Reproduce the records word for word, with nothing left out.

Stored items:
>>

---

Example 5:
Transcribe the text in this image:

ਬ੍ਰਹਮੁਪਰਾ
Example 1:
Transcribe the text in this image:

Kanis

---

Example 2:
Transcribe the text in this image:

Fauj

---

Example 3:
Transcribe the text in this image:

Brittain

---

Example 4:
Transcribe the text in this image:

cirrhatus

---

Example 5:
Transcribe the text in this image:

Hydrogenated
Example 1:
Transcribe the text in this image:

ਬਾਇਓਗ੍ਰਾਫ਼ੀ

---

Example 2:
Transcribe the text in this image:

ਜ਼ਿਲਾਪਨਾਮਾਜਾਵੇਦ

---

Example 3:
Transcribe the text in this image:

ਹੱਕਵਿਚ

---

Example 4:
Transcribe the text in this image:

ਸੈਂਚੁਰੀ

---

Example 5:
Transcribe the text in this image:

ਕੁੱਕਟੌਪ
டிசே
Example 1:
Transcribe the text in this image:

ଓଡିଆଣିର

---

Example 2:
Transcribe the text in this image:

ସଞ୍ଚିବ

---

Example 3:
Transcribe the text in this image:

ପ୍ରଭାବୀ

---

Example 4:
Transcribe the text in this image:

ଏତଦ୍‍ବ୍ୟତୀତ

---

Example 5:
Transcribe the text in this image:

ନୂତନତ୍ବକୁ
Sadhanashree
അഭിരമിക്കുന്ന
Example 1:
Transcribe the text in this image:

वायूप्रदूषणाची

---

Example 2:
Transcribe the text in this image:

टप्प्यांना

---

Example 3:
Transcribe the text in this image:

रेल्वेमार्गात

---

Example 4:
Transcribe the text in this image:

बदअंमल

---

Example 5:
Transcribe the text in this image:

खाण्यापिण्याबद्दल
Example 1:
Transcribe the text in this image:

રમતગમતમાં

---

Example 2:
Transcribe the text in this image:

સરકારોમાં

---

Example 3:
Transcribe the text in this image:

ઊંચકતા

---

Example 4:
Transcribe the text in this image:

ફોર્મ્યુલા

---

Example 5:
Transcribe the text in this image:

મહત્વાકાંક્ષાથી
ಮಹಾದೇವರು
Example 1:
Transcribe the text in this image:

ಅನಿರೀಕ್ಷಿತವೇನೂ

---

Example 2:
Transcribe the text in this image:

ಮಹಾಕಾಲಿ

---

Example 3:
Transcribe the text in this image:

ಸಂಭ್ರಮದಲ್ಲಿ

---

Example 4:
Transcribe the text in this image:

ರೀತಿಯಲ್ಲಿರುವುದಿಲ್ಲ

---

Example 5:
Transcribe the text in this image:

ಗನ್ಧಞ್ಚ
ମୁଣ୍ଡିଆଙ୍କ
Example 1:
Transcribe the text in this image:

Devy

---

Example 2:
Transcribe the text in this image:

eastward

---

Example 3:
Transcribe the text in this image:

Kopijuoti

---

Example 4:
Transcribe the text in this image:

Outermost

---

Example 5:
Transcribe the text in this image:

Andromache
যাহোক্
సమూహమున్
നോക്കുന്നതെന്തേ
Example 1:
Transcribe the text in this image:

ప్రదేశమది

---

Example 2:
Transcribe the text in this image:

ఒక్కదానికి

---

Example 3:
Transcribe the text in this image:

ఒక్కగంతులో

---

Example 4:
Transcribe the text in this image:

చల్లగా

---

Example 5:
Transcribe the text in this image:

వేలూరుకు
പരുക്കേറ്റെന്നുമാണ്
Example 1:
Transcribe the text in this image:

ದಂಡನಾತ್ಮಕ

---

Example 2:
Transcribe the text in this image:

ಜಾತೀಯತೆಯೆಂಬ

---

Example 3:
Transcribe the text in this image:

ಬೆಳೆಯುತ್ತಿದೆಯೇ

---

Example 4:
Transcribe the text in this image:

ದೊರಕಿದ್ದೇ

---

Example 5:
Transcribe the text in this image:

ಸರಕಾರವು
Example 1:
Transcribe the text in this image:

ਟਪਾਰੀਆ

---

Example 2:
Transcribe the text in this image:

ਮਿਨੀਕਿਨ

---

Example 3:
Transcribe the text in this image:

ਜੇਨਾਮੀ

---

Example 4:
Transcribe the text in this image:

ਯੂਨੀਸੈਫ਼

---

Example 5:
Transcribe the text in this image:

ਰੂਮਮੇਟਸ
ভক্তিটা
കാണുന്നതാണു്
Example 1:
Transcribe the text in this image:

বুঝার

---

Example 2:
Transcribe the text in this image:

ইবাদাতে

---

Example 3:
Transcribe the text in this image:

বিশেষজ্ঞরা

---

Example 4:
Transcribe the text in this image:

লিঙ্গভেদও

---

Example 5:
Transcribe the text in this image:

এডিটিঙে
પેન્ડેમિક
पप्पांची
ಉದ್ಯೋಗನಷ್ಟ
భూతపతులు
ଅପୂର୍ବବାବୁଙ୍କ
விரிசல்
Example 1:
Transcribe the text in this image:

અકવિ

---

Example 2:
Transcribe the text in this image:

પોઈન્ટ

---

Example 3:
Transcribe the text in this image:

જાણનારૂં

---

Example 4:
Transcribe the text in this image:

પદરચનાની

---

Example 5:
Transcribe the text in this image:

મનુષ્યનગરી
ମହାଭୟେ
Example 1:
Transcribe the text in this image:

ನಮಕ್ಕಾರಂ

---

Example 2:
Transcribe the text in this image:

<<

Written answer.
---

Example 5:
Transcribe the text in this image:

ਬ੍ਰਹਮੁਪਰਾ
Example 1:
Transcribe the text in this image:

Kanis

---

Example 2:
Transcribe the text in this image:

Fauj

---

Example 3:
Transcribe the text in this image:

Brittain

---

Example 4:
Transcribe the text in this image:

cirrhatus

---

Example 5:
Transcribe the text in this image:

Hydrogenated
Example 1:
Transcribe the text in this image:

ਬਾਇਓਗ੍ਰਾਫ਼ੀ

---

Example 2:
Transcribe the text in this image:

ਜ਼ਿਲਾਪਨਾਮਾਜਾਵੇਦ

---

Example 3:
Transcribe the text in this image:

ਹੱਕਵਿਚ

---

Example 4:
Transcribe the text in this image:

ਸੈਂਚੁਰੀ

---

Example 5:
Transcribe the text in this image:

ਕੁੱਕਟੌਪ
டிசே
Example 1:
Transcribe the text in this image:

ଓଡିଆଣିର

---

Example 2:
Transcribe the text in this image:

ସଞ୍ଚିବ

---

Example 3:
Transcribe the text in this image:

ପ୍ରଭାବୀ

---

Example 4:
Transcribe the text in this image:

ଏତଦ୍‍ବ୍ୟତୀତ

---

Example 5:
Transcribe the text in this image:

ନୂତନତ୍ବକୁ
Sadhanashree
അഭിരമിക്കുന്ന
Example 1:
Transcribe the text in this image:

वायूप्रदूषणाची

---

Example 2:
Transcribe the text in this image:

टप्प्यांना

---

Example 3:
Transcribe the text in this image:

रेल्वेमार्गात

---

Example 4:
Transcribe the text in this image:

बदअंमल

---

Example 5:
Transcribe the text in this image:

खाण्यापिण्याबद्दल
Example 1:
Transcribe the text in this image:

રમતગમતમાં

---

Example 2:
Transcribe the text in this image:

સરકારોમાં

---

Example 3:
Transcribe the text in this image:

ઊંચકતા

---

Example 4:
Transcribe the text in this image:

ફોર્મ્યુલા

---

Example 5:
Transcribe the text in this image:

મહત્વાકાંક્ષાથી
ಮಹಾದೇವರು
Example 1:
Transcribe the text in this image:

ಅನಿರೀಕ್ಷಿತವೇನೂ

---

Example 2:
Transcribe the text in this image:

ಮಹಾಕಾಲಿ

---

Example 3:
Transcribe the text in this image:

ಸಂಭ್ರಮದಲ್ಲಿ

---

Example 4:
Transcribe the text in this image:

ರೀತಿಯಲ್ಲಿರುವುದಿಲ್ಲ

---

Example 5:
Transcribe the text in this image:

ಗನ್ಧಞ್ಚ
ମୁଣ୍ଡିଆଙ୍କ
Example 1:
Transcribe the text in this image:

Devy

---

Example 2:
Transcribe the text in this image:

eastward

---

Example 3:
Transcribe the text in this image:

Kopijuoti

---

Example 4:
Transcribe the text in this image:

Outermost

---

Example 5:
Transcribe the text in this image:

Andromache
যাহোক্
సమూహమున్
നോക്കുന്നതെന്തേ
Example 1:
Transcribe the text in this image:

ప్రదేశమది

---

Example 2:
Transcribe the text in this image:

ఒక్కదానికి

---

Example 3:
Transcribe the text in this image:

ఒక్కగంతులో

---

Example 4:
Transcribe the text in this image:

చల్లగా

---

Example 5:
Transcribe the text in this image:

వేలూరుకు
പരുക്കേറ്റെന്നുമാണ്
Example 1:
Transcribe the text in this image:

ದಂಡನಾತ್ಮಕ

---

Example 2:
Transcribe the text in this image:

ಜಾತೀಯತೆಯೆಂಬ

---

Example 3:
Transcribe the text in this image:

ಬೆಳೆಯುತ್ತಿದೆಯೇ

---

Example 4:
Transcribe the text in this image:

ದೊರಕಿದ್ದೇ

---

Example 5:
Transcribe the text in this image:

ಸರಕಾರವು
Example 1:
Transcribe the text in this image:

ਟਪਾਰੀਆ

---

Example 2:
Transcribe the text in this image:

ਮਿਨੀਕਿਨ

---

Example 3:
Transcribe the text in this image:

ਜੇਨਾਮੀ

---

Example 4:
Transcribe the text in this image:

ਯੂਨੀਸੈਫ਼

---

Example 5:
Transcribe the text in this image:

ਰੂਮਮੇਟਸ
ভক্তিটা
കാണുന്നതാണു്
Example 1:
Transcribe the text in this image:

বুঝার

---

Example 2:
Transcribe the text in this image:

ইবাদাতে

---

Example 3:
Transcribe the text in this image:

বিশেষজ্ঞরা

---

Example 4:
Transcribe the text in this image:

লিঙ্গভেদও

---

Example 5:
Transcribe the text in this image:

এডিটিঙে
પેન્ડેમિક
पप्पांची
ಉದ್ಯೋಗನಷ್ಟ
భూతపతులు
ଅପୂର୍ବବାବୁଙ୍କ
விரிசல்
Example 1:
Transcribe the text in this image:

અકવિ

---

Example 2:
Transcribe the text in this image:

પોઈન્ટ

---

Example 3:
Transcribe the text in this image:

જાણનારૂં

---

Example 4:
Transcribe the text in this image:

પદરચનાની

---

Example 5:
Transcribe the text in this image:

મનુષ્યનગરી
ମହାଭୟେ
Example 1:
Transcribe the text in this image:

ನಮಕ್ಕಾರಂ

---

Example 2:
Transcribe the text in this image:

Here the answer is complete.